Ayant appris que son grand-père, auquel il est très attaché, était atteint de la maladie d'Alzheimer, Matt décide de partir avec lui sur les traces d'une tournée du crooner Pat Boone, qu'il a suivie avec des amis quand il était jeune en 1958. Cela afin de faire ressurgir les souvenirs enfouis. Alors oui, les souvenirs vont revenir (pas toujours!) mais une chose est certaine, les souvenirs, ils vont s'en fabriquer, et des beaux!

Séverine Vidal a un vrai don pour amener les descriptions des ambiances, des personnages, des paysages. On a par moments l'impression d'être nous-mêmes assis à l'arrière du van, et de faire partie du voyage. Tout nous est présenté en douceur, on entre dans la vie des personnages l'air de rien, comme si on passait juste là et qu'on s'asseyait pour écouter leur histoire.

p.27 Il jette les photos par terre, d'un geste violent, balaie les papiers posés sur la table, qui retombent doucement, comme s'ils ne voulaient pas l'énerver plus."

p.44 " D'un coup de poing, il avait fait exploser la vitre de la porte en mille morceaux. Qui, en retombant, avaient produit exactement le bruit de l'amour qui meurt."

Aussi, lorsqu'ils longent la côte entre San Diego et Monterey, par la Highway one, la "plus belle route du monde" : 

p.112 "Du coup, Matt s'arrête tous les quarts d'heure, et tous les quarts d'heure la même scène se répète : il se gare, Gary sort en premier, puis Antonia et Luke les rejoignent, on prend des photos, avec Amber si elle ne dort pas.

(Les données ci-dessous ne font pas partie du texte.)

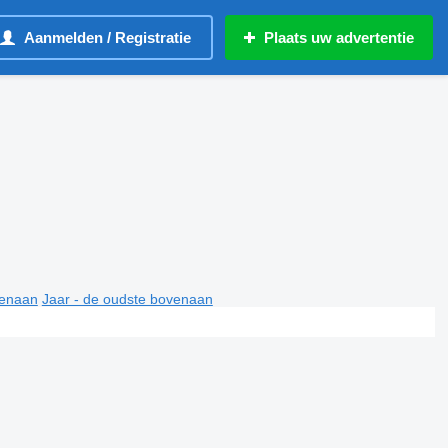
Aanmelden / Registratie
Plaats uw advertentie
venaan
Jaar - de oudste bovenaan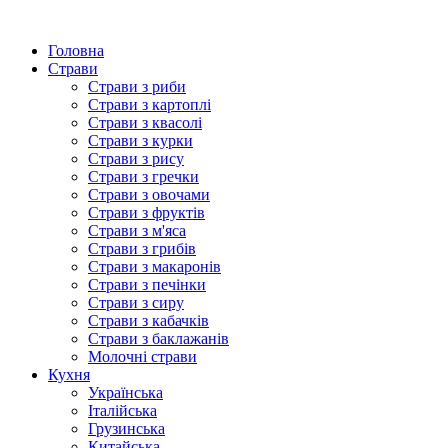
Головна
Страви
Страви з риби
Страви з картоплі
Страви з квасолі
Страви з курки
Страви з рису
Страви з гречки
Страви з овочами
Страви з фруктів
Страви з м'яса
Страви з грибів
Страви з макаронів
Страви з печінки
Страви з сиру
Страви з кабачків
Страви з баклажанів
Молочні страви
Кухня
Українська
Італійська
Грузинська
Китайська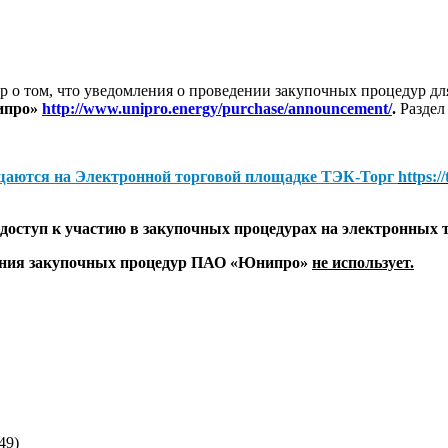
 о том, что уведомления о проведении закупочных процедур 
ипро»
http://www.unipro.energy/purchase/announcement/
.
Раздел
щаются на
Электронной торговой площадке ТЭК-Торг
https:/
оступ к участию в закупочных процедурах на электронных 
дения закупочных процедур ПАО «Юнипро»
не использует.
49)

A ce stade, les adjectifs ne servent plus à rien ; Antonia a bien tenté fantastique, Gary a recasé son époustouflant, Matt a sobrement trouvé ça extraordinaire...et finalement, depuis quelques arrêts, ils se contentent de regarder en silence." 

Beaucoup de tendresse, d'émotions, de l'amitié, de la bienveillance, de l'entraide. Le tout bien assaisonné d'humour, et quel humour! Tout lâcher pour mieux se créer des souvenirs. Un voyage pour mieux se lier, pour mieux se dire au revoir. Une belle histoire.

J'ai beaucoup aimé la grande justesse mais aussi la pudeur avec laquelle Séverine Vidal nous dit la maladie d'Alzheimer qui tue Gary à petit feu. 

J'ai aimé aussi les petits messages que Gary sème au vent, des pages arrachées de son carnet (un carnet fait au départ pour noter tout ce qu'il a peur d'oublier, mais dans lequel il notera un peu plus que ça...). Très beau symbole qui lie à la fois sa vie passée et son ancrage encore solide dans sa vie actuelle. 

 Petit clin d'oeil? Lorsqu'ils ont trouvé un B&B à Pacifica au sud de San Francisco : 

p. 131 "...époustouflant, pense-t-elle en souriant. 

A ce moment précis, la propriétaire de la petite maison bleue perchée sur les rochers surgit, lui apportant le thé qu'elle a commandé."

 

Une lecture qui fait du bien, donne envie de voyager, et d'appeler son grand-père!